But the development community treats gender-based violence as more of a social, cultural phenomenon than a crime. Thus the vast majority of resources aimed at gender-based violence are for things like community consciousness raising, economic empowerment, girls’ education, street lights, and focus groups. These are worthy endeavors, but they don’t address the source of gender-based violence: men who abuse hundreds of millions of women and girls with near complete impunity.
What women and girls in poor countries need to protect them from gender-based violence is the same thing that women in developed countries need and expect: trained law enforcement professionals who will reliably respond to calls for help, who will restrain perpetrators, gather evidence of violent crime, and push prosecutions through local courts. But criminal justice systems in the developing world, which have never been a development priority, are grossly under-resourced, poorly staffed and equipped, and in many cases virtually non-functioning. Rich people in poor countries buy their own security. But for the poor and the majority of the world’s women and girls, there is no substitute for local law enforcement.

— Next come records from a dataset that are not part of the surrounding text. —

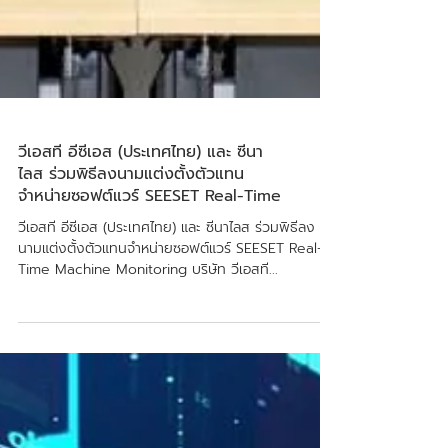
วีเอสที อีซีเอส (ประเทศไทย) และ ซีนา
ไลส ร่วมพิธีลงนามแต่งตั้งตัวแทน
จำหน่ายซอฟต์แวร์ SEESET Real-Time
วีเอสที อีซีเอส (ประเทศไทย) และ ซีนาไลส ร่วมพิธีลง
นามแต่งตั้งตัวแทนจำหน่ายซอฟต์แวร์ SEESET Real-
Time Machine Monitoring บริษัท วีเอสที...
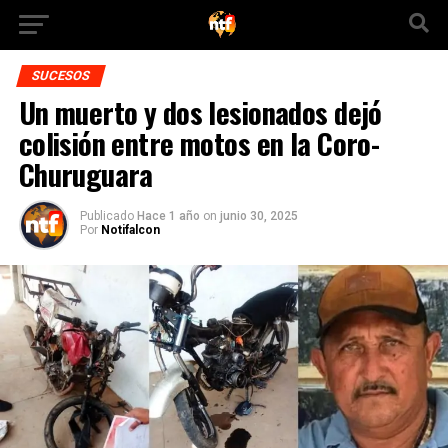
SUCESOS
Un muerto y dos lesionados dejó
colisión entre motos en la Coro-
Churuguara
Publicado
Hace 1 año
on
junio 30, 2025
Por
Notifalcon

An example of law enforcement as a development tool and an essential source of protection and women’s empowerment can be seen in Uganda. The crime is “property grabbing,” and its victims are among the world’s most vulnerable women: widows. International Justice Mission interviewed 1,800 widows in a single Ugandan county, Mukono, and found that 30 percent of them had had their property stolen. Their neighbors and relatives brutally assaulted, threatened, burned and terrorized them off their land. Their health, their kids’ education, and their livelihoods were destroyed.
When IJM first began working in Uganda we represented destitute widows in negotiations with the relatives or neighbors who had evicted them their homes and land. It was an arduous process, but we were usually able to get our clients’ at least a little of their inheritance. But negotiations did not assure the widows safety and offered no deterrence at all to local thugs who saw easy pickings all around them. On the contrary, it may have even incentivized the crime. Greedy relatives could take two acres and give back one, though legally they were entitled to nothing.
Four years ago we adopted a different approach: working with local law enforcement to investigate and prosecute perpetrators of property grabbing. It took time: the police and courts were unfamiliar with Ugandan law, which actually protects women’s right to inherit. But our local government partners came to know property grabbing for the violent crime it is and began arresting perpetrators and filing charges against them. Today Mukono County has 11 police stations with property grabbing desks, model courts with computerized land records and well-trained officials. Thousands of widows and orphans have been returned to their land, communities see the rule of law at work for women, and property grabbing is becoming less commonplace.
Interestingly, we still occasionally represent widows in inheritance negotiations. With effective law enforcement as the backdrop, mediated outcomes for widows are vastly improved, as is their safety and security. And therein lies a lesson for development experts working on gender-based violence. Impunity for rapists and assailants is normative in much of the developing world, and it is very much a part of the social and cultural landscape that well-meaning donors seek to change through women’s empowerment initiatives. Those efforts will be much more successful if there is a rule of law component embedded in them.
The issue of gender-based violence is, thankfully, now firmly on the agenda for governments, development agencies, and donors. Now it’s time to add the missing elements of justice and protection to the good work of combatting it.